Arresting suspects for crimes like felon in possession of a firearm is leading to a revolving door in the courts and jail, the chiefs agreed.
Brooklyn Park Police tracked 61 recent handgun cases and the majority of suspects got little or no jail time, and many avoided criminal charges altogether.
James Klein is a convicted felon who shot at officers last March when he was caught buying ammunition at a Brooklyn Park WallMart. A month later he was out of a jail on a signature bond. Three weeks after that he was involved in a shootout with police in Utah.
"A lot of these folks are getting out quickly and committing the same crime again," said Revering of Crystal. "You talk about carjackings, they get out and commit carjackings again. And then we sit back and ask how this is happening?" she said.
Revering cites one particular case involving a man who shot at police, but a Hennepin County judge was in disbelief that police were the intended target.
The western suburbs are also seeing an increase in illegal street racing, a problem that has confounded Minneapolis Police and led to two innocent bystanders being killed in Minneapolis last month.
"In the City of Plymouth we had two pedestrians struck and killed," and that was the result of a street race," said Plymouth Police Chief Erik Fadden.
Part of the problem is that even suburban police departments are getting less cooperation from the public. The chiefs believe the ‘Defund the Police’ movement in Minneapolis has portrayed all police departments as illegitimate; an occupying force in their own communities.
That attitude, the chiefs said, prevents cooperation and consensus on needed reforms.
"We see the same individuals again and again and again," said Brooklyn Park’s Enevoldsen.
"All we can do is get them assigned a caseworker. That’s the best we can do. We can never exchange information with a caseworker, whatsoever," he said.
Maple Grove Police Chief Eric Werner, who is head of the Minnesota Police Chiefs Association, said police are not getting credit for many of the reforms they’ve already made in the mental health field.
"I think Minnesota law enforcement has done a tremendous job in that area," said Werner. He said most agencies have committed to 40 hours of crisis intervention training for their officers and now have embedded social workers in their departments.
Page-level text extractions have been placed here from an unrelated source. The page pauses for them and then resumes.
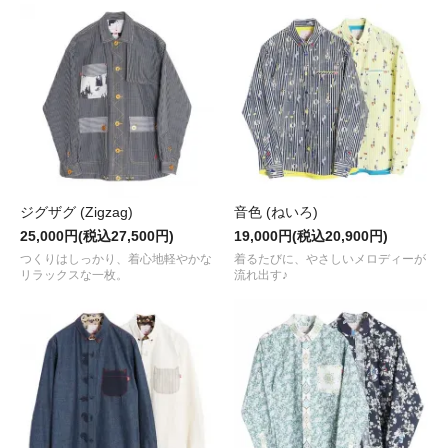
ジグザグ (Zigzag)
音色 (ねいろ)
25,000円(税込27,500円)
19,000円(税込20,900円)
つくりはしっかり、着心地軽やかな
着るたびに、やさしいメロディーが
リラックスな一枚。
流れ出す♪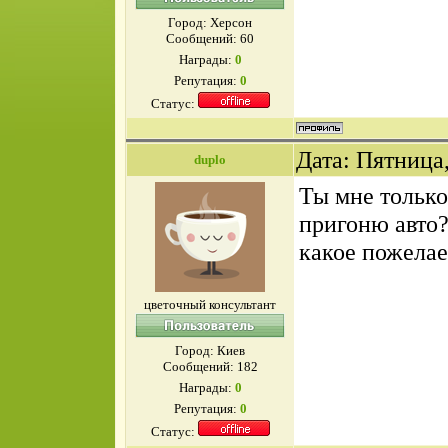
Город: Херсон
Сообщений:
60
Награды:
0
Репутация:
0
Статус:
Дата: Пятница,
duplo
Ты мне только
пригоню авто? 
какое пожела
цветочный консультант
Город: Киев
Сообщений:
182
Награды:
0
Репутация:
0
Статус: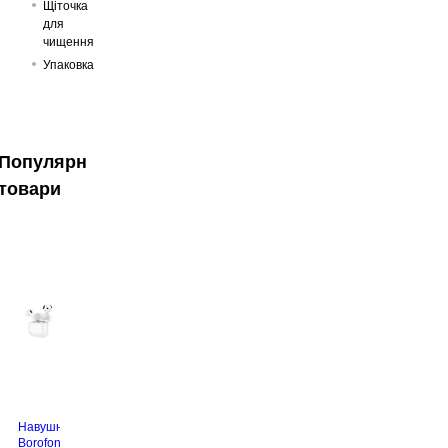
Щіточка
для
чищення
Упаковка
Популярні
товари
Навушники
Borofone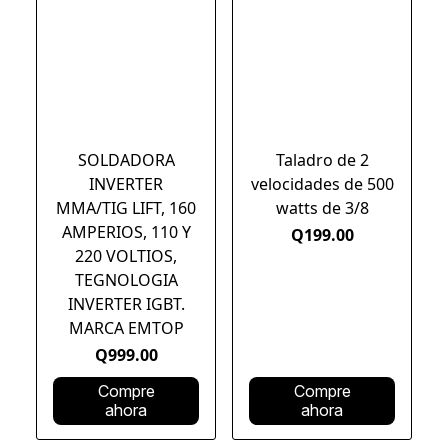
SOLDADORA
Taladro de 2
INVERTER
velocidades de 500
MMA/TIG LIFT, 160
watts de 3/8
AMPERIOS, 110 Y
Q199.00
220 VOLTIOS,
TEGNOLOGIA
INVERTER IGBT.
MARCA EMTOP
Q999.00
Compre
Compre
ahora
ahora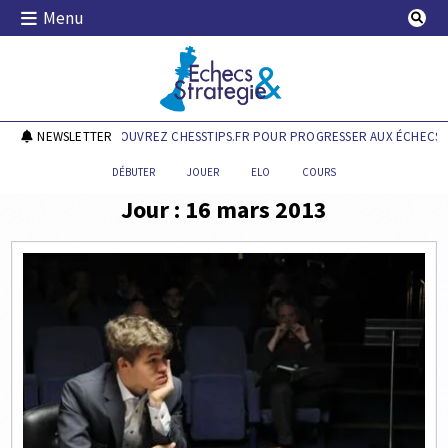
Skip
Menu
to
content
Echecs & Stratégie
NEWSLETTER
DÉCOUVREZ CHESSTIPS.FR POUR PROGRESSER AUX ÉCHECS !
DÉBUTER
JOUER
ELO
COURS
Jour :
16 mars 2013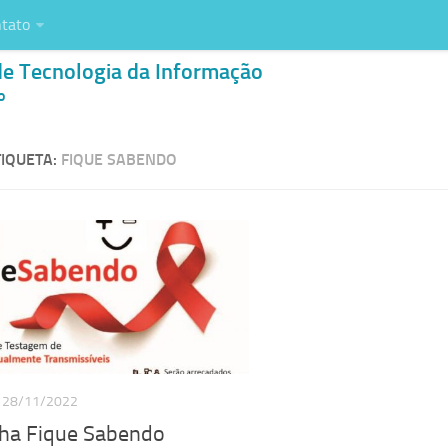
tato
de Tecnologia da Informação
o
IQUETA:
FIQUE SABENDO
28/11/2022
a Fique Sabendo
"We are trying to find what is the next evolution, what is the next change, or what is the next best practice, how can we do it better. We have found solutions but will continue to look for what’s best," said Werner.
Part of that evolution is having departments that reflect the demographics of their communities. But the current climate makes it difficult to recruit and retain officers from marginalized communities where their perspective and experience are needed most.
"We are all having problems getting people to be police officers," said New Hope Police Chief Tim Hoyt.
"People who have not applied, we need you to be a police officer. You may have the next great answer that will help us," said Hoyt.
The police chiefs sense this summer is becoming another tipping point and worry the level of gun violence they are seeing will become normal, even for the suburbs.
"We’re not here to say we’re perfect. We can do police reform and address violent crime," said Brooklyn Park’s Enevoldsen.
But Rev. Jerry McAfee, a longtime community activist who lives in Brooklyn Park, said communication is a two-way street.
"Before there’s a prognosis you have to have a proper diagnosis," McAfee said.
"The cities have never believed what we’ve said. We told them they were going to get here, they didn’t believe it," McAfee said.
The chiefs are finally talking, but said they want the communities they protect and serve to know they’re also ready to listen.
"No one wanted to hear from us for 15 to 18 months and we finally decided for the betterment of our community we had to say something," Enevoldsen said.